Why COVID Has Renewed My Longing To Return To Israel
by Dorit Sasson
The life of the imagination can take writers on adventures. But what happens when that adventure takes an Israeli expat and author back home?
One wintry day in 2020 at a coffee shop, I was deeply stirred by Ariel Sabar’s award-winning book, My Father’s Paradise: A Son’s Search for his Jewish Past in Kurdish Iraq. After months of reading a steady diet of Jewish memoir, no-one was writing about what it felt like to be called out as a traitor for leaving Israel. Perhaps for the first time ever, I saw myself in my own story. Like the young Sabar, I’d left a developing country for a promised land. I had to save my family and particularly my unemployed husband who had fallen through the cracks of a capitalist kibbutz system.
When the pandemic struck, and people became glued to COVID stories and the news, instead of writing about those feelings of home triggered by Sabar’s story, I wrote about the inner turmoil of coparenting and holding down a new job, but very quickly I’d find myself at the center of controversy.
What am I still doing in Pittsburgh?
Israeli families I’d gotten to know over the last decade in Pittsburgh were suddenly picking up and leaving in droves back to Israel. And suddenly the emotional displacement was unbearable. COVID had wreaked havoc on my crumbling expat heart.
The truth of the matter is that home is not a singular thing, even if you’re stuck at home. Sometimes it’s the place, sometimes it’s the person and sometimes, it’s something that grows and lives within us. Home has many facets and isn’t stable because we have many facets and aren’t stable. And during a pandemic where things are changing weekly and daily, we have come to expect that uncertainty and change have become a big part of our lives.
There is a particular scene in the book when young Dr. Yona Sabar was scolded by an Israeli professor who asked why he had to go all the way to America and leave his family when the world’s best Semitic linguist, Polotsky, was right there in Jerusalem. Sabar was awarded a research grant of $7000, an unheard sum in the sixties.

_Task item_
Quote the whole essay on how COVID renewed a longing to return to Israel, word for word.

_Excerpted records_
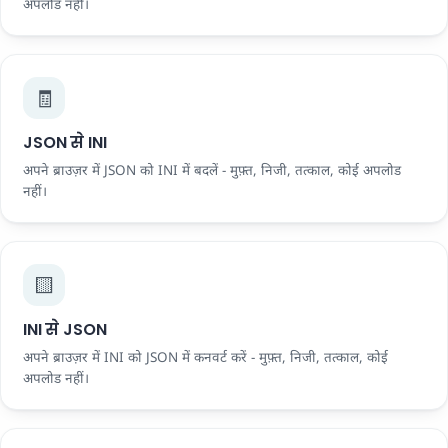
अपलोड नहीं।
🧾
JSON से INI
अपने ब्राउज़र में JSON को INI में बदलें - मुफ़्त, निजी, तत्काल, कोई अपलोड
नहीं।
🟨
INI से JSON
अपने ब्राउज़र में INI को JSON में कनवर्ट करें - मुफ़्त, निजी, तत्काल, कोई
अपलोड नहीं।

_Answer space_
Why COVID Has Renewed My Longing To Return To Israel
by Dorit Sasson
The life of the imagination can take writers on adventures. But what happens when that adventure takes an Israeli expat and author back home?
One wintry day in 2020 at a coffee shop, I was deeply stirred by Ariel Sabar’s award-winning book, My Father’s Paradise: A Son’s Search for his Jewish Past in Kurdish Iraq. After months of reading a steady diet of Jewish memoir, no-one was writing about what it felt like to be called out as a traitor for leaving Israel. Perhaps for the first time ever, I saw myself in my own story. Like the young Sabar, I’d left a developing country for a promised land. I had to save my family and particularly my unemployed husband who had fallen through the cracks of a capitalist kibbutz system.
When the pandemic struck, and people became glued to COVID stories and the news, instead of writing about those feelings of home triggered by Sabar’s story, I wrote about the inner turmoil of coparenting and holding down a new job, but very quickly I’d find myself at the center of controversy.
What am I still doing in Pittsburgh?
Israeli families I’d gotten to know over the last decade in Pittsburgh were suddenly picking up and leaving in droves back to Israel. And suddenly the emotional displacement was unbearable. COVID had wreaked havoc on my crumbling expat heart.
The truth of the matter is that home is not a singular thing, even if you’re stuck at home. Sometimes it’s the place, sometimes it’s the person and sometimes, it’s something that grows and lives within us. Home has many facets and isn’t stable because we have many facets and aren’t stable. And during a pandemic where things are changing weekly and daily, we have come to expect that uncertainty and change have become a big part of our lives.
There is a particular scene in the book when young Dr. Yona Sabar was scolded by an Israeli professor who asked why he had to go all the way to America and leave his family when the world’s best Semitic linguist, Polotsky, was right there in Jerusalem. Sabar was awarded a research grant of $7000, an unheard sum in the sixties.